[WORK INSTRUCTION]
Pull every line containing "linejoin" from the data.

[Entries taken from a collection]
┄┄┄┄┄┄

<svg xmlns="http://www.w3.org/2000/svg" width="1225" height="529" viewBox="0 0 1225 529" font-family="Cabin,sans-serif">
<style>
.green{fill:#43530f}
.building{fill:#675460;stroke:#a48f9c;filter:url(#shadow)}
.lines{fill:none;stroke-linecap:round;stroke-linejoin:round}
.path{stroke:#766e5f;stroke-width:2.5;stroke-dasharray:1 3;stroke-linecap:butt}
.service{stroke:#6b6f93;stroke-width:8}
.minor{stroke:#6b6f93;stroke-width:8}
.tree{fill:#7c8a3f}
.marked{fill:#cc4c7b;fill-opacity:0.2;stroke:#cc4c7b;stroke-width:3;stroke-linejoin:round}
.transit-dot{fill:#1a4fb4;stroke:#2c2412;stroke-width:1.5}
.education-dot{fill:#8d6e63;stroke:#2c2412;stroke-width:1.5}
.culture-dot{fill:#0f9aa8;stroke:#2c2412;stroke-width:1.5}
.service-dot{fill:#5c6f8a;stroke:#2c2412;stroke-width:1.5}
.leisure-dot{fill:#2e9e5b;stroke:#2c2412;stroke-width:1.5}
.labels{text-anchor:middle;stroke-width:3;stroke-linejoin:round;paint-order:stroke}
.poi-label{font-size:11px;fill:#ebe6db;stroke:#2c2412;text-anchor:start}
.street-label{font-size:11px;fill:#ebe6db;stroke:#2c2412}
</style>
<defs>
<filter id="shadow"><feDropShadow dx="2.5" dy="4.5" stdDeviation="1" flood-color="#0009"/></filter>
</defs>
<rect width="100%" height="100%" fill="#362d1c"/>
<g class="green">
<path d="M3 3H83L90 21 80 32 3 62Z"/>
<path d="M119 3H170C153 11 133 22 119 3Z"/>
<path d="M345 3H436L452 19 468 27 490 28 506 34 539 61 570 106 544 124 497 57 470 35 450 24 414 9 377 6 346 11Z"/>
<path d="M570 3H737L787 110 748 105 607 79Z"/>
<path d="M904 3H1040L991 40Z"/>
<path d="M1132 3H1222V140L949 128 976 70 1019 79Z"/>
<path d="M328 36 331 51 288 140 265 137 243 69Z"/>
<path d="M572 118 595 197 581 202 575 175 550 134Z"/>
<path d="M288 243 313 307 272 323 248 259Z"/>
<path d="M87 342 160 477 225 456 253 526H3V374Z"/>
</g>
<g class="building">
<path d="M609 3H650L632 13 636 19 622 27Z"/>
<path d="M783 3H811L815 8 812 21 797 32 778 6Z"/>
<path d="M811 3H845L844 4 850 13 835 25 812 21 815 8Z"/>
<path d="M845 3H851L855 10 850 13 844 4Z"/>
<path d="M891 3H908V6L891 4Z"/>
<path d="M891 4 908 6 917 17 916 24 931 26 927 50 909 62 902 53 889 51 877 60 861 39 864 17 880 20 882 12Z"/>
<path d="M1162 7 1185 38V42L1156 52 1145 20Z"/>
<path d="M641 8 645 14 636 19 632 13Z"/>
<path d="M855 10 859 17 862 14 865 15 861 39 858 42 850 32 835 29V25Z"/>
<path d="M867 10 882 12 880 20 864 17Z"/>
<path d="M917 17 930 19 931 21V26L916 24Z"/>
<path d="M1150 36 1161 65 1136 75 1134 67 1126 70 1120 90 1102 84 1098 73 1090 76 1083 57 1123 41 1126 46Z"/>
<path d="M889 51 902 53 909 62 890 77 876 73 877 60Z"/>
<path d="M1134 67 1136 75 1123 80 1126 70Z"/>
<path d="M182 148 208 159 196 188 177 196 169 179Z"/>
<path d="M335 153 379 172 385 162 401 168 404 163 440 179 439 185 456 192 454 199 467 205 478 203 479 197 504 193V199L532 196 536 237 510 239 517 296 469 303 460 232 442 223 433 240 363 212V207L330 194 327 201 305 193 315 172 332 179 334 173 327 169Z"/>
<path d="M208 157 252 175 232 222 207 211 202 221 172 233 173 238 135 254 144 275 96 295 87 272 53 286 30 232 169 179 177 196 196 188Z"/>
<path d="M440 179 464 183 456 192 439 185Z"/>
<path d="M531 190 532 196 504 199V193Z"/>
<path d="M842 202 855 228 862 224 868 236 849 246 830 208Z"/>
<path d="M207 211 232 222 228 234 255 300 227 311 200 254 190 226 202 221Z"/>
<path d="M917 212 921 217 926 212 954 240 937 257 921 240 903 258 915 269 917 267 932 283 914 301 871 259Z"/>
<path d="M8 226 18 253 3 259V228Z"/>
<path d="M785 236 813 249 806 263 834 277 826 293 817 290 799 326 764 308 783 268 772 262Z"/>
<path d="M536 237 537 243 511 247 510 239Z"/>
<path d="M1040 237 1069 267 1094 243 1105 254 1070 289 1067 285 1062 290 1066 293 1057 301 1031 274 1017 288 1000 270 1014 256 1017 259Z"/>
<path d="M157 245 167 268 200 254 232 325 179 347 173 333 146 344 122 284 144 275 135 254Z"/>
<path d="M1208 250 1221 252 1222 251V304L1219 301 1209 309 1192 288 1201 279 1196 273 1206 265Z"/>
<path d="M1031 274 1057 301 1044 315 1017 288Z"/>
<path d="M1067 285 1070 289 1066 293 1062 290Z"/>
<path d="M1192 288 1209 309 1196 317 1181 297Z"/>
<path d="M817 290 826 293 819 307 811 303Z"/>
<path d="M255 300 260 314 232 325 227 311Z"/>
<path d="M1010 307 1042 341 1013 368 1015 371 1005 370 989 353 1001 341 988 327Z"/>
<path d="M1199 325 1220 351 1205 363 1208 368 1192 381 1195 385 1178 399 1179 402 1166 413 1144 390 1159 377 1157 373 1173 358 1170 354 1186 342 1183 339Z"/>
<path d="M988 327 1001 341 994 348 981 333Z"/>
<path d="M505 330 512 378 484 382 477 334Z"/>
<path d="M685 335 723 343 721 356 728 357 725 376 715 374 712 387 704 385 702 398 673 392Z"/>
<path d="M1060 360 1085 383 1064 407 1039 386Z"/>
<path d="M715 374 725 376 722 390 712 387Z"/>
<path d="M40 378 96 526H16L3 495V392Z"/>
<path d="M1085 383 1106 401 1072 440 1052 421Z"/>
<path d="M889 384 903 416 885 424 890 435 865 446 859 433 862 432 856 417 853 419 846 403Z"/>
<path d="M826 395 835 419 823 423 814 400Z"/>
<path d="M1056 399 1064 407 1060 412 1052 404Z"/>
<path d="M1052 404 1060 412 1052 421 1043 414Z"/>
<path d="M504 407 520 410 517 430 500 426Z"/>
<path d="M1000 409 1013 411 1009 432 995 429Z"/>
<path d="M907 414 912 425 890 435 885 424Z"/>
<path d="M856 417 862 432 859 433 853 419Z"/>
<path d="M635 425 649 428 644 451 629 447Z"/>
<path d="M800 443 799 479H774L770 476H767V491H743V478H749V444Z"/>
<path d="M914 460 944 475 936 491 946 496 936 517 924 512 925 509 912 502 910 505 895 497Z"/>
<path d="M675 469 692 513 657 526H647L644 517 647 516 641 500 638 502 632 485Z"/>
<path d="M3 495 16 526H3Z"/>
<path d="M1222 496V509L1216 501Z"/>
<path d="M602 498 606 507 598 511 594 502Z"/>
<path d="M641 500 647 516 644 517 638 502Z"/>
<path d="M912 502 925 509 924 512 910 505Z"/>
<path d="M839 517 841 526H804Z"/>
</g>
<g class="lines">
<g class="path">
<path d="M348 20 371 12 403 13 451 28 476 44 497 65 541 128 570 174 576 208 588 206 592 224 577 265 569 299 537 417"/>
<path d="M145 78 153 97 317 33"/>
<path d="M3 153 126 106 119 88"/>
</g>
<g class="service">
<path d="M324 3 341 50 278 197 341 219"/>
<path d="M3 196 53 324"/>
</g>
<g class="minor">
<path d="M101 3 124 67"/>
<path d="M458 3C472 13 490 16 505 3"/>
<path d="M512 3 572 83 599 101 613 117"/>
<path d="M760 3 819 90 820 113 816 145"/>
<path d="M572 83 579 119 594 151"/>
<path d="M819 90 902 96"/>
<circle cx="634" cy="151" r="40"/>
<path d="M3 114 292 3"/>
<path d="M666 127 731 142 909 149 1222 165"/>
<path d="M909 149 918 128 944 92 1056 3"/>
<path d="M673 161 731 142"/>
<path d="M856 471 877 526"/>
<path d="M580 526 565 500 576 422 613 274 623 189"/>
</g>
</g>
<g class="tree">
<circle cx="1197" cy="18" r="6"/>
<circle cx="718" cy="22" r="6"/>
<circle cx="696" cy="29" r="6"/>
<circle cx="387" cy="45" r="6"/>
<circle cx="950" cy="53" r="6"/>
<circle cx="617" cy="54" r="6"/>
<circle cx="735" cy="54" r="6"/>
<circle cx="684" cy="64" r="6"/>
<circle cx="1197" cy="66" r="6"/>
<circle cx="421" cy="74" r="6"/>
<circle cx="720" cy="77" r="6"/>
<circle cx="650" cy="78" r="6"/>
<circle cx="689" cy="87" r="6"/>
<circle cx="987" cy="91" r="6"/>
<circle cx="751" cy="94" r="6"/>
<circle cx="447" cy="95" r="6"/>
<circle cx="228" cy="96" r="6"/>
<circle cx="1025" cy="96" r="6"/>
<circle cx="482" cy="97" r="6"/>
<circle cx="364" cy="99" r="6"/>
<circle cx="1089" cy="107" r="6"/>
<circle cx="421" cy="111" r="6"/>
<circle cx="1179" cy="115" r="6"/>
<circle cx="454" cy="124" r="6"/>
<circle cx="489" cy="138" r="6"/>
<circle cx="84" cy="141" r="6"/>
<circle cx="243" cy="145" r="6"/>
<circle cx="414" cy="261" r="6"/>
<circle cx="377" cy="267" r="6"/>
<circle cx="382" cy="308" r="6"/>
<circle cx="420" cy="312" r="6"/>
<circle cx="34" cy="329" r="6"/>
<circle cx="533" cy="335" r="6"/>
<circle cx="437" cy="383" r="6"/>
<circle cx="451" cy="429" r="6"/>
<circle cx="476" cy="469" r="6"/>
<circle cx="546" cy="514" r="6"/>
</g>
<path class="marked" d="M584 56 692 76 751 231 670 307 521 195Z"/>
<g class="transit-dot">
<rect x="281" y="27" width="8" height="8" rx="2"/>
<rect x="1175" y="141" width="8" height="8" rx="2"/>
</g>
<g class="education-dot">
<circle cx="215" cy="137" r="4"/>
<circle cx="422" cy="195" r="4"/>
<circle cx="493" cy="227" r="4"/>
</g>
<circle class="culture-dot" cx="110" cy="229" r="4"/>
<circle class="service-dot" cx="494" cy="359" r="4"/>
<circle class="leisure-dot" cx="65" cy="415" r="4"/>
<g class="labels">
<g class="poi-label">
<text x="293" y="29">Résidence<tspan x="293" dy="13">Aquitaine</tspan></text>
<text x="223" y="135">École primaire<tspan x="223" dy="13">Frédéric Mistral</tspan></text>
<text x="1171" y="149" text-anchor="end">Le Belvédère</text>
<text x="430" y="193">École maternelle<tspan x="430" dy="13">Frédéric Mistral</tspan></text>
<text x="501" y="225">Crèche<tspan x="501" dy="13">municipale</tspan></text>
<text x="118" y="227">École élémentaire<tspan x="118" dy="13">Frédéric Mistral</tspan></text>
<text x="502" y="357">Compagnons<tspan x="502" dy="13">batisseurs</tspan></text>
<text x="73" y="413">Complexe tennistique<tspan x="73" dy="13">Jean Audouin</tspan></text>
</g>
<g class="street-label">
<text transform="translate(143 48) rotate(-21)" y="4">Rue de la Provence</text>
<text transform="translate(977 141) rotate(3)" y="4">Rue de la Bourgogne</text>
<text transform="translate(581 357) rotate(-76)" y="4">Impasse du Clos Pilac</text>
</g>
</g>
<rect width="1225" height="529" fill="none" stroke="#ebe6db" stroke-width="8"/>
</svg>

┄┄┄┄┄┄

[SOLUTION FOR THIS EXERCISE]
.lines{fill:none;stroke-linecap:round;stroke-linejoin:round}
.marked{fill:#cc4c7b;fill-opacity:0.2;stroke:#cc4c7b;stroke-width:3;stroke-linejoin:round}
.labels{text-anchor:middle;stroke-width:3;stroke-linejoin:round;paint-order:stroke}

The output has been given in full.